◆ **QUOTED PASSAGE**:
══════════

Create Review Rule Repository

# 1. Create rule repository
repo = client.review.create_repo(
    workspace_id="123",
    name="Expense Reimbursement Review Rules"
)

# 2. Create rule group
group = client.review.create_group(
    workspace_id="123",
    repo_id=repo.repo_id,
    name="Invoice Compliance Check"
)

# 3. Create review rule
# Get field ID mapping
fields_response = client.category.fields.list(
    workspace_id="123",
    category_id="456"
)
field_map = {f.name: f.id for f in fields_response.fields}

# Create rule: required field completeness validation
client.review.create_rule(
    workspace_id="123",
    repo_id=int(repo.repo_id),
    group_id=group.group_id,
    name="Required Field Completeness Validation",
    prompt='Check if "Invoice Number", "Invoice Date", "Amount" are all filled, fail review if any field is empty',
    category_ids=["456"],
    risk_level=10,  # High risk
    referenced_fields=[
        {
            "category_id": "456",
            "category_name": "VAT Invoice",
            "fields": [
                {"field_id": field_map["Invoice Number"], "field_name": "Invoice Number"},
                {"field_id": field_map["Invoice Date"], "field_name": "Invoice Date"},
                {"field_id": field_map["Amount"], "field_name": "Amount"}
            ],
            "tables": []
        }
    ]
)

══════════

◆ **GIVEN ENTRIES**:
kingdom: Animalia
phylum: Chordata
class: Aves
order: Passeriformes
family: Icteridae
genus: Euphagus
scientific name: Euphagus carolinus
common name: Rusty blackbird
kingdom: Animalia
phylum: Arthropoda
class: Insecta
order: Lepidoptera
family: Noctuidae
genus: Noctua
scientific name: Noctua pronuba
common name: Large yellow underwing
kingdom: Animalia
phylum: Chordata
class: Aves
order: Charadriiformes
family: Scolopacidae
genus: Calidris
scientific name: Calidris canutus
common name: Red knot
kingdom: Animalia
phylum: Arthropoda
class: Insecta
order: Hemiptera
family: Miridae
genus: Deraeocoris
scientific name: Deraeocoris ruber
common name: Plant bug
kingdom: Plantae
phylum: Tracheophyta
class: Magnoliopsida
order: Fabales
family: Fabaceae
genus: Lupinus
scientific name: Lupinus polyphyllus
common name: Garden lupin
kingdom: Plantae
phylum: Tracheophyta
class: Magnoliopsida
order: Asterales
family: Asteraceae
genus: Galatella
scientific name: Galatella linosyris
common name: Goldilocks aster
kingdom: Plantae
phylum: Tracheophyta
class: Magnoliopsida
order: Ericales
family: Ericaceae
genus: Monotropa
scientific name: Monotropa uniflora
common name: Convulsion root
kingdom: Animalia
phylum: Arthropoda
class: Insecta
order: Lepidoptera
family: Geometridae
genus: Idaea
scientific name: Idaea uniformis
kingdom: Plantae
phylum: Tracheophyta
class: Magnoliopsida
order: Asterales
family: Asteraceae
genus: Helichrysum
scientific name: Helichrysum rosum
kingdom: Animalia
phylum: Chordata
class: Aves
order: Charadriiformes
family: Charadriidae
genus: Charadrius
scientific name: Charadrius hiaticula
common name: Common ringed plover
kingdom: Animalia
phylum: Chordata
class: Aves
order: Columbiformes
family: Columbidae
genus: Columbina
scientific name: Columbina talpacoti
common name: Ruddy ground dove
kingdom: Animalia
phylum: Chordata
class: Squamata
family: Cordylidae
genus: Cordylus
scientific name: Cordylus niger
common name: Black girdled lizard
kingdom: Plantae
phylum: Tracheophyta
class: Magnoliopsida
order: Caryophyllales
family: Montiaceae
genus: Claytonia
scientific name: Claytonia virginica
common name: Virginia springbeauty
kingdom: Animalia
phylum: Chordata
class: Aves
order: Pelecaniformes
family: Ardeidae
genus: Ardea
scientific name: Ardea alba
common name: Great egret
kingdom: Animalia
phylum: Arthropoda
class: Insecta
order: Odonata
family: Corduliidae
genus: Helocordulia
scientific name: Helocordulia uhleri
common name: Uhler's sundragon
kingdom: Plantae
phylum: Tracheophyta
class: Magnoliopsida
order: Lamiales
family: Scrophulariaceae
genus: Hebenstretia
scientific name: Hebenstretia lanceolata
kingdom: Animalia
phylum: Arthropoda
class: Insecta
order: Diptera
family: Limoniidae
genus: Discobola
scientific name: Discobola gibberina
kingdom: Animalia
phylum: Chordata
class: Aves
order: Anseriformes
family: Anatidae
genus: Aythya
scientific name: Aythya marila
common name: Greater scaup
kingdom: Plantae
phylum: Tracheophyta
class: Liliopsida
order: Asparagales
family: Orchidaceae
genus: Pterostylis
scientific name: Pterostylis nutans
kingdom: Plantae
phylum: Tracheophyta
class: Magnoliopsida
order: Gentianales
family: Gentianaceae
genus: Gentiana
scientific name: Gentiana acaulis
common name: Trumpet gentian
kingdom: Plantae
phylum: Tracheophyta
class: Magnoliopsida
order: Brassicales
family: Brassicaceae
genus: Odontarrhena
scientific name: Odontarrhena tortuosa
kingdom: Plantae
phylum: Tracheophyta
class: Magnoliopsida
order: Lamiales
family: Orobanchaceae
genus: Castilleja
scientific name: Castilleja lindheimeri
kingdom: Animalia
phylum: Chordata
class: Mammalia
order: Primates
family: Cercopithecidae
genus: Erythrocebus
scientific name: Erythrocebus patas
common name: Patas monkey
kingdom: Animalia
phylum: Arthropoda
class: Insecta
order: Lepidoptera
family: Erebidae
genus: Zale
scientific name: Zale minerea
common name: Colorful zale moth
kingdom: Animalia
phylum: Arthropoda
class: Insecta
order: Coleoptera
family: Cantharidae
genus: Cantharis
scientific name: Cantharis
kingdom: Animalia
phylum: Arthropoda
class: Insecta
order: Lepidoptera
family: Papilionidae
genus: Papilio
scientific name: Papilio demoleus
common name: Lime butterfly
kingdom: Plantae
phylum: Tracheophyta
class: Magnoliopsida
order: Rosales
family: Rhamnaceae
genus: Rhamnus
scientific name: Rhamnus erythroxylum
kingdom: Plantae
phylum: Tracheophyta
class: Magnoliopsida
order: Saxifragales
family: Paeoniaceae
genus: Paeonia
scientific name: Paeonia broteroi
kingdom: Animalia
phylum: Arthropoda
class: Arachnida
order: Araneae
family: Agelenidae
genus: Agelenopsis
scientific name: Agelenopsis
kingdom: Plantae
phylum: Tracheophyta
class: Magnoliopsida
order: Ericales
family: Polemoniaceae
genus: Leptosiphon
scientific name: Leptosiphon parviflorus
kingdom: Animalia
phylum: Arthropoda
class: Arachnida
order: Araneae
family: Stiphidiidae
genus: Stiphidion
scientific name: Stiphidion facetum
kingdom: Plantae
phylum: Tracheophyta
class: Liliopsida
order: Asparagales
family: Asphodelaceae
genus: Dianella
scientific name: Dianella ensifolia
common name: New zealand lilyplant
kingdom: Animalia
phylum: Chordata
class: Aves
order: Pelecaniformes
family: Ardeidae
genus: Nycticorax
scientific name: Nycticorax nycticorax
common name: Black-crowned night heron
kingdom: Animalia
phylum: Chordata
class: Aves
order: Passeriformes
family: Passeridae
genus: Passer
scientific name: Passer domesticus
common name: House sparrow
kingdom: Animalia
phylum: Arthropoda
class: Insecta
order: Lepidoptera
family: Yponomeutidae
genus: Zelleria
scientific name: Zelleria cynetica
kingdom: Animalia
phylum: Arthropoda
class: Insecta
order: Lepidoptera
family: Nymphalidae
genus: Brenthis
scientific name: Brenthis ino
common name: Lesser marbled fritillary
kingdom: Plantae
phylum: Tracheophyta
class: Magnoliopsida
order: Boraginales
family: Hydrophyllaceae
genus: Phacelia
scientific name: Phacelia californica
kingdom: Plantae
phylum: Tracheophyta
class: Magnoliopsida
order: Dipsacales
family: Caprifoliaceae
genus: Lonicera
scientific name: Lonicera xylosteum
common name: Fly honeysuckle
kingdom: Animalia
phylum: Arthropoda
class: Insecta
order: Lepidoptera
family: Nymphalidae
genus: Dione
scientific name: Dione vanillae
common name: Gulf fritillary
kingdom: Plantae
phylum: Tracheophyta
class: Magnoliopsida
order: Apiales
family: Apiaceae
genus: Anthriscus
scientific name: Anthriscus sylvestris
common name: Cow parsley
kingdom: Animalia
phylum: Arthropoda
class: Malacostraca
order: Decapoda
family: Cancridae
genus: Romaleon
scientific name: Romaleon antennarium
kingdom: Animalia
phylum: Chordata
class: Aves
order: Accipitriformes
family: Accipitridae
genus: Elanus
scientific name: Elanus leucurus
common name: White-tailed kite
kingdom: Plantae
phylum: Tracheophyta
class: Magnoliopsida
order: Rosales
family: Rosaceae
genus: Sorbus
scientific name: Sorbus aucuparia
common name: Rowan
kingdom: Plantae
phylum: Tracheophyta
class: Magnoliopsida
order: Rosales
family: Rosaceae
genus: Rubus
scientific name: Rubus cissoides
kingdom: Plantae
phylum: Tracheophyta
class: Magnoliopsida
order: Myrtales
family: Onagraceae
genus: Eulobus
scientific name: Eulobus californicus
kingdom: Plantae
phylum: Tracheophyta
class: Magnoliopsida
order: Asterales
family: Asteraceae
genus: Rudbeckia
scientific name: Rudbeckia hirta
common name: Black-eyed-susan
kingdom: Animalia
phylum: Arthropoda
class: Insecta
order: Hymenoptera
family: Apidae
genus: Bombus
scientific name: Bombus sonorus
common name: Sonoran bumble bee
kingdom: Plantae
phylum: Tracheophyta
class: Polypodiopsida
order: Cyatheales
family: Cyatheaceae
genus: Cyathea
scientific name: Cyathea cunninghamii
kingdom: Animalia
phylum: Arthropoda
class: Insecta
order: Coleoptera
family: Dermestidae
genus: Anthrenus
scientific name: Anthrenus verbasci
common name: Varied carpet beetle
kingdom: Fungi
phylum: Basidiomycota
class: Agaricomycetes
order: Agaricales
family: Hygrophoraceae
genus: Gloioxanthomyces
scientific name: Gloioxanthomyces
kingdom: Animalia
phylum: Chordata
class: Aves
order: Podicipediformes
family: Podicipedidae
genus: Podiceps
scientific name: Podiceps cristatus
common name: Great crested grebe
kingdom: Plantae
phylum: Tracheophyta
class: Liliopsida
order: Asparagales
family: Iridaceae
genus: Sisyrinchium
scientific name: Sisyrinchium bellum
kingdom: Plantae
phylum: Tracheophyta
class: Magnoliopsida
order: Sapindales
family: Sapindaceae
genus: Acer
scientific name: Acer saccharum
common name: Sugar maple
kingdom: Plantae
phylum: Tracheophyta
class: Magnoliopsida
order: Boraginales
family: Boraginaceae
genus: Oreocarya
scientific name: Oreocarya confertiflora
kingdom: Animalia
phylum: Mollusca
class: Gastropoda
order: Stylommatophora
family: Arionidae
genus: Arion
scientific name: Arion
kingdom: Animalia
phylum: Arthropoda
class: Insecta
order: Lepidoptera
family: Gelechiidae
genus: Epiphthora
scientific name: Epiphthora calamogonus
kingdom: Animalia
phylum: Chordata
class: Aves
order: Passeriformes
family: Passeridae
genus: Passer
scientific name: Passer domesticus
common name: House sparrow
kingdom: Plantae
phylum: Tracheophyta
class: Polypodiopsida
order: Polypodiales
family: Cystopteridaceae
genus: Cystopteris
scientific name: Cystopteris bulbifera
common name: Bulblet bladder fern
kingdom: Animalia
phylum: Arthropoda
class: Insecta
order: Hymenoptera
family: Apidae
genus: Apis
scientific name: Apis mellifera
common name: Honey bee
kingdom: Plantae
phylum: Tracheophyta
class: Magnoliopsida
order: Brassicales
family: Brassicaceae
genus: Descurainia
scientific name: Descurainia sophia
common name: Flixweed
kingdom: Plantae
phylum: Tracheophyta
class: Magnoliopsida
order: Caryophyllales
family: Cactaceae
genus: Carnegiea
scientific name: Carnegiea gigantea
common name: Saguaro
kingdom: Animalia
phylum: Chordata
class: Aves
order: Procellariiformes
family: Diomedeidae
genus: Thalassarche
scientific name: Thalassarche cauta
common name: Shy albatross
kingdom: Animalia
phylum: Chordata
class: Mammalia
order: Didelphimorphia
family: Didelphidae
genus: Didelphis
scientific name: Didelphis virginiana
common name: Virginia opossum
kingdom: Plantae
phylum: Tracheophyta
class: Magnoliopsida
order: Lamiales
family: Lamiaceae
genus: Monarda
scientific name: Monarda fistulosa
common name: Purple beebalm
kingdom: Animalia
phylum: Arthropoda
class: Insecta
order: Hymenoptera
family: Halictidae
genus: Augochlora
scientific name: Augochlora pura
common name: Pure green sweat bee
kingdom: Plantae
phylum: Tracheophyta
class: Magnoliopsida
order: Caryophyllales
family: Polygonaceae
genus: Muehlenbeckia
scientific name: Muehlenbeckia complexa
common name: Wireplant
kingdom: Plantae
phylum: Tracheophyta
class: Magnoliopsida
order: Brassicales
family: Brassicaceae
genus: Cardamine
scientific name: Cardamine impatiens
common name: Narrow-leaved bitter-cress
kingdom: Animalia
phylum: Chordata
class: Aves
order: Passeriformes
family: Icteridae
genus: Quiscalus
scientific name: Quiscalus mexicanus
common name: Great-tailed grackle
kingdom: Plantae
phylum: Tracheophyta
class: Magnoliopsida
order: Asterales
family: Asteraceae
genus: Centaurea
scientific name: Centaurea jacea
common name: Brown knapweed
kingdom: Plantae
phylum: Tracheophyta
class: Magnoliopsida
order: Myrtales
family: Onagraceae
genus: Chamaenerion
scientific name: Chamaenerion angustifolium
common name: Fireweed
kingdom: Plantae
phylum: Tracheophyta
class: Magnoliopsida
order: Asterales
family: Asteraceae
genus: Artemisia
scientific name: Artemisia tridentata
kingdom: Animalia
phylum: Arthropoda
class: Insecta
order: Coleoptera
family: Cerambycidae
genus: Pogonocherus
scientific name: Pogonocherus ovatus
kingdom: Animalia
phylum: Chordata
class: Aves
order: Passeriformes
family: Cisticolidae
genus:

══════════

◆ **INSTRUCTIONS FOR THE TASK**: Can you carry on the review rule repository code from the point where it stops? The entries are separate from the review rule repository code and unrelated to it.

◆ **RESULT**:
Cross-Document Review

# Create cross-document rule: verify invoice amount matches payment amount
client.review.create_rule(
    workspace_id="123",
    repo_id=int(repo.repo_id),
    group_id=group.group_id,
    name="Cross-Document Amount Matching",
    prompt="Verify invoice amount matches payment record transaction amount, allow ±0.1 margin of error",
    category_ids=["456", "789"],  # Multiple categories
    risk_level=10,
    referenced_fields=[
        {
            "category_id": "456",
            "category_name": "VAT Invoice",
            "fields": [
                {"field_id": invoice_field_map["Amount"], "field_name": "Amount"}
            ],
            "tables": []
        },
        {
            "category_id": "789",
            "category_name": "Payment Record",
            "fields": [
                {"field_id": payment_field_map["Transaction Amount"], "field_name": "Transaction Amount"}
            ],
            "tables": []
        }
    ]
)

Submit Review Task

# Submit review task
review_task = client.review.submit_task(
    workspace_id="123",
    name="March 2024 Expense Reimbursement Review",
    repo_id=repo.repo_id,
    extract_task_ids=["task_001", "task_002", "task_003"]
)

task_id = review_task['task_id']
print(f"Review Task ID: {task_id}")

Get Review Results

import time

# Poll until review completes
max_wait = 120
wait_interval = 5
elapsed = 0

while elapsed < max_wait:
    result = client.review.get_task_result(
        workspace_id="123",
        task_id=task_id
    )
    
    status = result.get('status')
    # Status: 0=Pending, 1=Passed, 2=Failed, 4=Not Passed, 7=Recognition Failed
    if status in (1, 2, 4, 7):
        print("Review Complete")
        
        # Output review results
        stats = result.get('statistics', {})
        print(f"Rules Passed: {stats.get('pass_count', 0)}")
        print(f"Rules Failed: {stats.get('failure_count', 0)}")
        
        # Detailed review results
        for group in result.get('groups', []):
            print(f"\n【{group['group_name']}】")
            for task in group.get('review_tasks', []):
                result_icon = "✓" if task['review_result'] == 0 else "✗"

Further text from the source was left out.